Bref, j’avais aussi besoin de changer d’air. Quelques jours dans cet établissement devaient me calmer. Tout du moins, c’était ce que pensaient les adultes. Coutumière du fait peut-être, j’avais,
très jeune, déjà été accueillie à Néris–les-Bains, réputée pour soigner les nerfs ou les troubles nerveux et du sommeil…Peu importe pourquoi. En ai-je vraiment un souvenir ?… Oui, quelque chose
comme une odeur de chocolat chaud servi dans des bols de plastique bleu, une lumière d’un bleu-violet au-dessus de moi allongée…Rien d’autre je crois.

Ces petites vacances furent le premier de mes séjours à la pension Saint-Michel de Montmirail, dans la Marne. Une enfant privilégiée dans une institution tenue par les religieuses de
Saint-Vincent de Paul, aux cornettes impressionnantes mais dont je me souviens avec attendrissement.

Les vacances d’été 1959, auprès de mes parents, évidemment, je ne m’en souviens pas.
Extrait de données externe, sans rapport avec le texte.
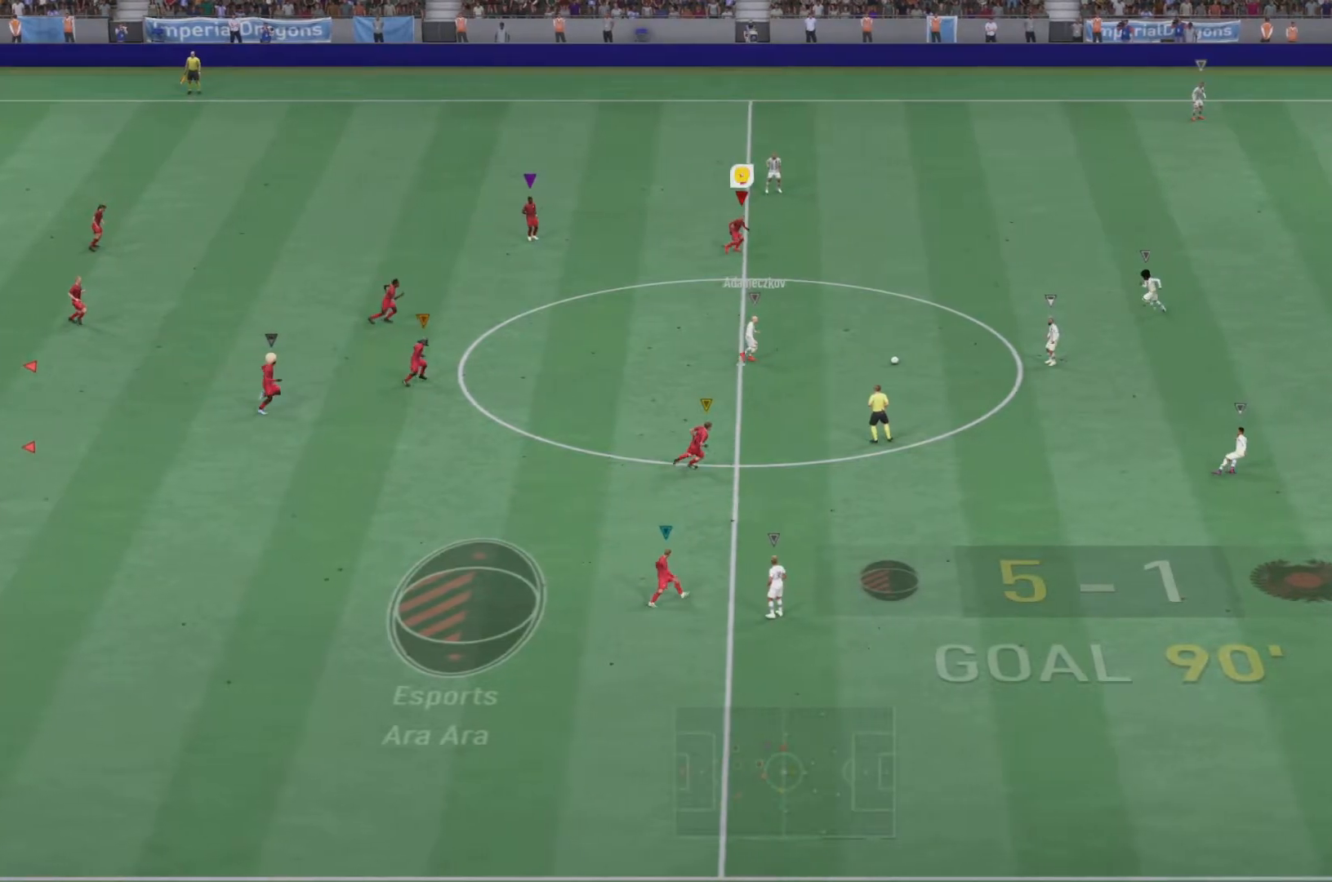
{"buttons": ["R2"], "left_stick": "down-right", "right_stick": "center", "events": [[117, "left_stick", "down-right"], [284, "R2", "down"]]}
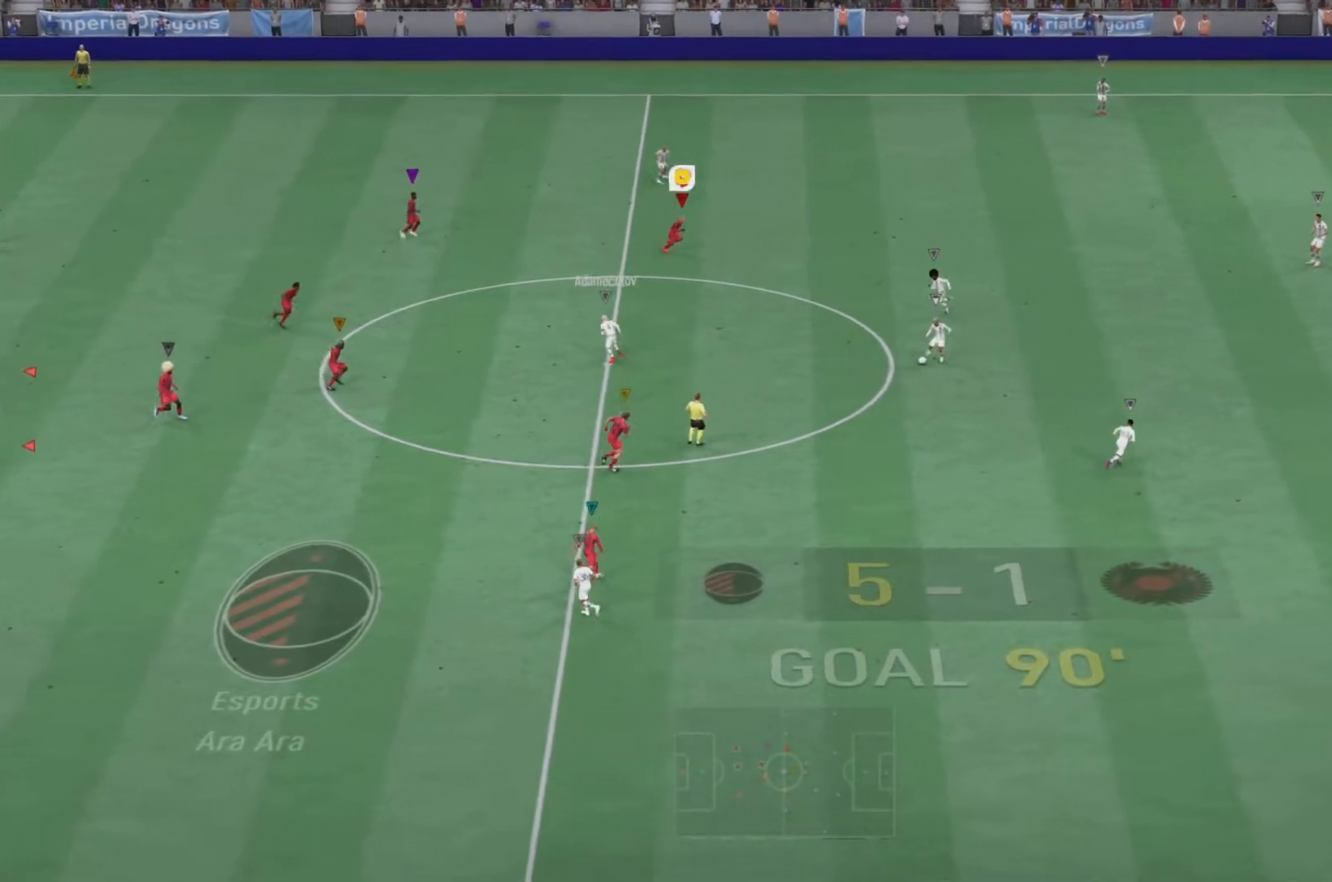
{"buttons": ["R2"], "left_stick": "down-right", "right_stick": "center", "events": []}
C’est à la fin de cet été-là que j’y suis revenue, à la pension Saint-Michel. Je reconnaissais les lieux,
c’était sur, j’étais heureuse de revenir. Quel était cet établissement ? Question aussi que je ne me posais pas alors… Si jeune, on est là, on est bien ou on est mal. Moi, j’étais encore en
vacances, en colonie, avec d’autres filles, à la campagne, avec les monitrices et les sœurs.